Turn the text read from all of the records below into a single numbered list with one line per item, skipping any blank lines. Leave the pictures out of your answer.

=-=-=-=-=

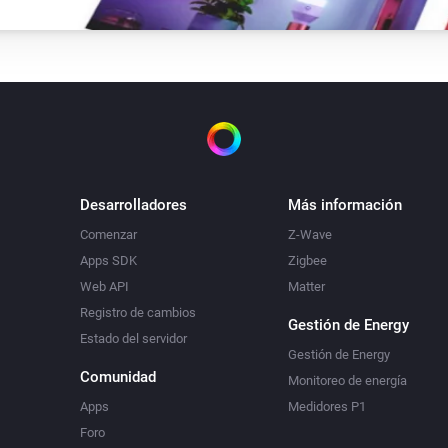
Desarrolladores
Más información
Comenzar
Z-Wave
Apps SDK
Zigbee
Web API
Matter
Registro de cambios
Gestión de Energy
Estado del servidor
Gestión de Energy
Comunidad
Monitoreo de energía
Apps
Medidores P1
Foro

=-=-=-=-=

Output for this exercise:
1. Desarrolladores
2. Más información
3. Comenzar
4. Z-Wave
5. Apps SDK
6. Zigbee
7. Web API
8. Matter
9. Registro de cambios
10. Gestión de Energy
11. Estado del servidor
12. Gestión de Energy
13. Comunidad
14. Monitoreo de energía
15. Apps
16. Medidores P1
17. Foro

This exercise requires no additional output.